= Miyama, Wakayama =

Dissolved municipality in Wakayama prefecture, Japan

Miyama (美山村, Miyama-mura) was a village located in Hidaka District, Wakayama Prefecture, Japan.

As of 2003, the village had an estimated population of 2,107 and a density of 12.50 persons per km^{2}. The total area was 168.62 km^{2}.

On May 1, 2005, Miyama, along with the town of Kawabe, and the village of Nakatsu (all from Hidaka District), was merged to create the town of Hidakagawa.

Despite this merger, many local people still identify with the village name, continue their local traditions, and teach village history in the school system. There are three distinct hamlets in Miyama village pocketed along the Hidaka River. These include Kawaharagou, Kasamatsu, and Sougawa; each hamlet has an elementary school, with Kawaharagou home to the village's only Junior High School.

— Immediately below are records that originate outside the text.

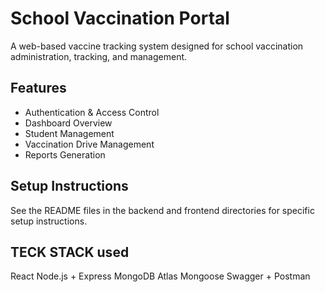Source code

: # School Vaccination Portal

A web-based vaccine tracking system designed for school vaccination administration, tracking, and management.

## Features

- Authentication & Access Control
- Dashboard Overview
- Student Management
- Vaccination Drive Management
- Reports Generation

## Setup Instructions

See the README files in the backend and frontend directories for specific setup instructions.

## TECK STACK used
React
Node.js + Express
MongoDB Atlas
Mongoose
Swagger + Postman

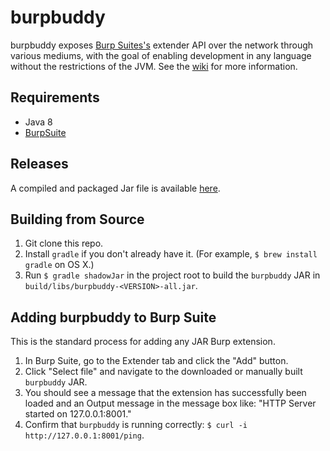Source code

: burpbuddy
=========

burpbuddy exposes [Burp Suites's](http://portswigger.net/burp/) extender API over the network through various mediums, with the goal of enabling development in any language without the restrictions of the JVM. See the [wiki](https://github.com/tomsteele/burpbuddy/wiki) for more information.

## Requirements
- Java 8
- [BurpSuite](http://portswigger.net/burp/)

## Releases
A compiled and packaged Jar file is available [here](https://github.com/tomsteele/burpbuddy/releases/latest).

## Building from Source

1. Git clone this repo.
1. Install `gradle` if you don't already have it. (For example,
   `$ brew install gradle` on OS X.)
1. Run `$ gradle shadowJar` in the project root to build the `burpbuddy` JAR in
   `build/libs/burpbuddy-<VERSION>-all.jar`.

## Adding burpbuddy to Burp Suite

This is the standard process for adding any JAR Burp extension.

1. In Burp Suite, go to the Extender tab and click the "Add" button.
1. Click "Select file" and navigate to the downloaded or manually built `burpbuddy` JAR.
1. You should see a message that the extension has successfully been loaded and
   an Output message in the message box like: "HTTP Server started on 127.0.0.1:8001."
1. Confirm that `burpbuddy` is running correctly:
   `$ curl -i http://127.0.0.1:8001/ping`.
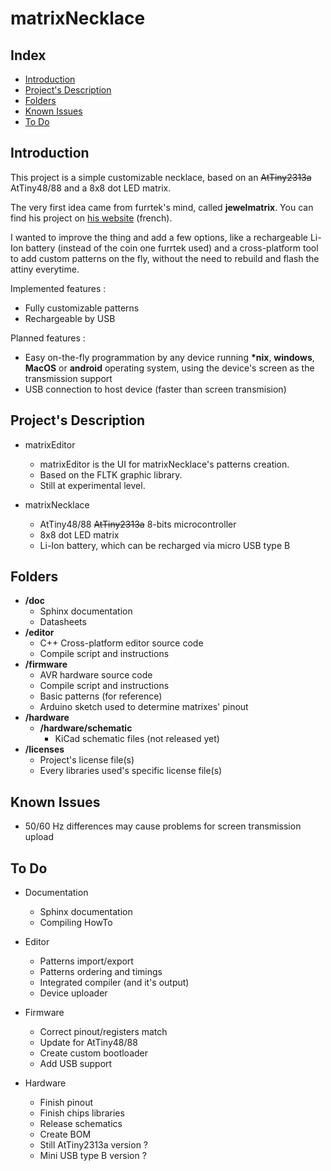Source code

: # matrixNecklace


Index
-----
* [Introduction](#introduction)
* [Project's Description](#projects-description)
* [Folders](#folders)
* [Known Issues](#known-issues)
* [To Do](#to-do)


Introduction
------------
This project is a simple customizable necklace, based on an ~~AtTiny2313a~~ AtTiny48/88 and a 8x8 dot LED matrix.

The very first idea came from furrtek's mind, called **jewelmatrix**. You can find his project on [his website](http://furrtek.free.fr/?a=jewelmatrix) (french).

I wanted to improve the thing and add a few options, like a rechargeable Li-Ion battery (instead of the coin one furrtek used) and a cross-platform tool to add custom patterns on the fly, without the need to rebuild and flash the attiny everytime.

Implemented features :
* Fully customizable patterns
* Rechargeable by USB

Planned features :
* Easy on-the-fly programmation by any device running **\*nix**, **windows**, **MacOS** or **android** operating system, using the device's screen as the transmission support
* USB connection to host device (faster than screen transmision)


Project's Description
-------------------
* matrixEditor
    - matrixEditor is the UI for matrixNecklace's patterns creation.
    - Based on the FLTK graphic library.
    - Still at experimental level.


* matrixNecklace
    - AtTiny48/88 ~~AtTiny2313a~~ 8-bits microcontroller
    - 8x8 dot LED matrix
    - Li-Ion battery, which can be recharged via micro USB type B


Folders
-------
* **/doc**
    - Sphinx documentation
    - Datasheets
* **/editor**
    - C++ Cross-platform editor source code
    - Compile script and instructions
* **/firmware**
    - AVR hardware source code
    - Compile script and instructions
    - Basic patterns (for reference)
    - Arduino sketch used to determine matrixes' pinout
* **/hardware**
    - **/hardware/schematic**
        - KiCad schematic files (not released yet)
* **/licenses**
    - Project's license file(s)
    - Every libraries used's specific license file(s)


Known Issues
------------
* 50/60 Hz differences may cause problems for screen transmission upload


To Do
-----
* Documentation
    - Sphinx documentation
    - Compiling HowTo


* Editor
    - Patterns import/export
    - Patterns ordering and timings
    - Integrated compiler (and it's output)
    - Device uploader


* Firmware
    - Correct pinout/registers match
    - Update for AtTiny48/88
    - Create custom bootloader
    - Add USB support


* Hardware
    - Finish pinout
    - Finish chips libraries
    - Release schematics
    - Create BOM
    - Still AtTiny2313a version ?
    - Mini USB type B version ?
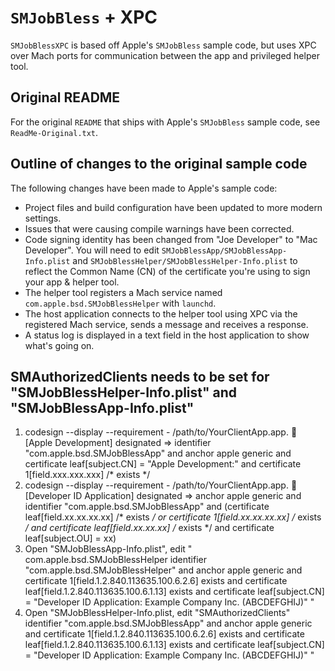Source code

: # `SMJobBless` + XPC #

`SMJobBlessXPC` is based off Apple's `SMJobBless` sample code, but uses XPC over Mach ports for communication between the app and privileged helper tool.

## Original README ##

For the original `README` that ships with Apple's `SMJobBless` sample code, see `ReadMe-Original.txt`.

## Outline of changes to the original sample code ##

The following changes have been made to Apple's sample code:

* Project files and build configuration have been updated to more modern settings.
* Issues that were causing compile warnings have been corrected.
* Code signing identity has been changed from "Joe Developer" to "Mac Developer". You will need to edit `SMJobBlessApp/SMJobBlessApp-Info.plist` and `SMJobBlessHelper/SMJobBlessHelper-Info.plist` to reflect the Common Name (CN) of the certificate you're using to sign your app & helper tool.
* The helper tool registers a Mach service named `com.apple.bsd.SMJobBlessHelper` with `launchd`.
* The host application connects to the helper tool using XPC via the registered Mach service, sends a message and receives a response.
* A status log is displayed in a text field in the host application to show what's going on.

## SMAuthorizedClients needs to be set for "SMJobBlessHelper-Info.plist" and "SMJobBlessApp-Info.plist"
  1. codesign --display --requirement - /path/to/YourClientApp.app. 🔑 [Apple Development]
     designated => identifier "com.apple.bsd.SMJobBlessApp" and anchor apple generic and certificate leaf[subject.CN] = "Apple Development:" and      certificate 1[field.xxx.xxx.xxx] /* exists */
  2. codesign --display --requirement - /path/to/YourClientApp.app. 🔑 [Developer ID Application]
     designated => anchor apple generic and identifier "com.apple.bsd.SMJobBlessApp" and (certificate leaf[field.xx.xx.xx.xx] /*     exists */       or certificate 1[field.xx.xx.xx.xx] /* exists */ and certificate leaf[field.xx.xx.xx] /* exists */   and certificate leaf[subject.OU] = xx)
  3. Open "SMJobBlessApp-Info.plist", edit
      "<dict>
	<key>com.apple.bsd.SMJobBlessHelper</key>
 	<string>identifier "com.apple.bsd.SMJobBlessHelper"
      		and anchor apple generic
      		and certificate 1[field.1.2.840.113635.100.6.2.6] exists
      		and certificate leaf[field.1.2.840.113635.100.6.1.13] exists
      		and certificate leaf[subject.CN] = "Developer ID Application: Example Company Inc. (ABCDEFGHIJ)"
     	</string>
	</dict>"
  5. Open "SMJobBlessHelper-Info.plist, edit
     "<key>SMAuthorizedClients</key>"
     	<array>
  		<string>identifier "com.apple.bsd.SMJobBlessApp"
      		and anchor apple generic
      		and certificate 1[field.1.2.840.113635.100.6.2.6] exists
      		and certificate leaf[field.1.2.840.113635.100.6.1.13] exists
      		and certificate leaf[subject.CN] = "Developer ID Application: Example Company Inc. (ABCDEFGHIJ)"
     		</string>
    	 </array>"
   
     
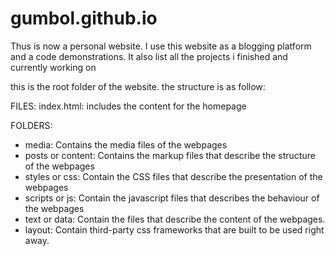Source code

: # gumbol.github.io

Thus is now a personal website. I use this website
as a blogging platform and a code demonstrations.
It also list all the projects i finished and currently working on

this is the root folder of the website. the structure is as follow:

FILES:
index.html: includes the content for the homepage

FOLDERS:
- media:  Contains the media files of the webpages
- posts or content: Contains the markup files that describe the structure of the webpages
- styles or css: Contain the CSS files that describe the presentation of the webpages 
- scripts or js: Contain the javascript files that describes the behaviour of the webpages 
- text or data: Contain the files that describe the content of the webpages.
- layout: Contain third-party css frameworks that are built to be used right away.
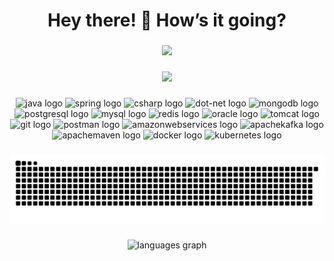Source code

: <h1 align="center">Hey there! 👋 How’s it going?</h1>

###

<div align="center">
  <img height="200" src="https://media.giphy.com/media/v1.Y2lkPWVjZjA1ZTQ3eHdkcjhzbTdvejN0eTNmb2dnOWxkOWZ3bDF4d2ZpODNxaWp0cHhqNSZlcD12MV9naWZzX3JlbGF0ZWQmY3Q9Zw/fByehYIrOIzO8XolJK/giphy.gif" />
</div>

###

<div align="center">
  <img src="https://visitor-badge.laobi.icu/badge?page_id=devCaiquedePaula.devCaiquedePaula&" />
</div>

###

<div align="center">
  <img src="https://skillicons.dev/icons?i=java" height="60" alt="java logo" />
  <img src="https://skillicons.dev/icons?i=spring" height="60" alt="spring logo" />
  <img src="https://skillicons.dev/icons?i=cs" height="60" alt="csharp logo" />
  <img src="https://skillicons.dev/icons?i=dotnet" height="60" alt="dot-net logo" />
  <img src="https://skillicons.dev/icons?i=mongodb" height="60" alt="mongodb logo" />
  <img src="https://cdn.jsdelivr.net/gh/devicons/devicon/icons/postgresql/postgresql-original.svg" height="60" alt="postgresql logo" />
  <img src="https://skillicons.dev/icons?i=mysql" height="60" alt="mysql logo" />
  <img src="https://skillicons.dev/icons?i=redis" height="60" alt="redis logo" />
  <img src="https://cdn.jsdelivr.net/gh/devicons/devicon/icons/oracle/oracle-original.svg" height="60" alt="oracle logo" />
  <img src="https://cdn.jsdelivr.net/gh/devicons/devicon/icons/tomcat/tomcat-original.svg" height="60" alt="tomcat logo" />
  <img src="https://skillicons.dev/icons?i=git" height="60" alt="git logo" />
  <img src="https://skillicons.dev/icons?i=postman" height="60" alt="postman logo" />
  <img src="https://skillicons.dev/icons?i=aws" height="60" alt="amazonwebservices logo" />
  <img src="https://skillicons.dev/icons?i=kafka" height="60" alt="apachekafka logo" />
  <img src="https://skillicons.dev/icons?i=maven" height="60" alt="apachemaven logo" />
  <img src="https://skillicons.dev/icons?i=docker" height="60" alt="docker logo" />
  <img src="https://skillicons.dev/icons?i=kubernetes" height="60" alt="kubernetes logo" />
</div>

###

<picture>
  <source media="(prefers-color-scheme: dark)" srcset="https://raw.githubusercontent.com/devCaiquedePaula/devCaiquedePaula/output/pacman-contribution-graph-dark.svg">
  <source media="(prefers-color-scheme: light)" srcset="https://raw.githubusercontent.com/devCaiquedePaula/devCaiquedePaula/output/pacman-contribution-graph.svg">
  <img alt="pacman contribution graph" src="https://raw.githubusercontent.com/devCaiquedePaula/devCaiquedePaula/output/pacman-contribution-graph.svg">
</picture>

###

<div align="center">
  <img src="https://github-readme-stats.vercel.app/api/top-langs?username=devCaiquedePaula&locale=en&hide_title=false&layout=compact&card_width=320&langs_count=5&theme=dracula&hide_border=false&order=2" height="150" alt="languages graph" />
</div>

###
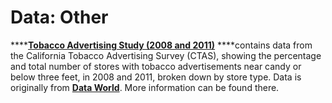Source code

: # Data: Other

\*\*\*\*[**Tobacco Advertising Study \(2008 and 2011\)**](https://github.com/MaurissaCM/Decoded-DA-Datastore/raw/master/data/Tobacco_Advertising_Study__2008_2011.csv.zip) ****contains data from the California Tobacco Advertising Survey \(CTAS\), showing the percentage and total number of stores with tobacco advertisements near candy or below three feet, in 2008 and 2011, broken down by store type. Data is originally from [**Data World**](https://data.world/chhs/tobacco-advertising-study). More information can be found there.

Miyama is home to many small, locally run shops, a large dam, and a park called "Yahoo point," famous for its mountain echo; tourists and families shout from the mountain and over the river to produce the echo.

On November 3, the Sougawa Matsuri is held at Sougawa Shrine, which was built by the Sougawa Chogen in 1204. It is an ancient festival where the Maishishi of Shingaku, or lion dance, takes place.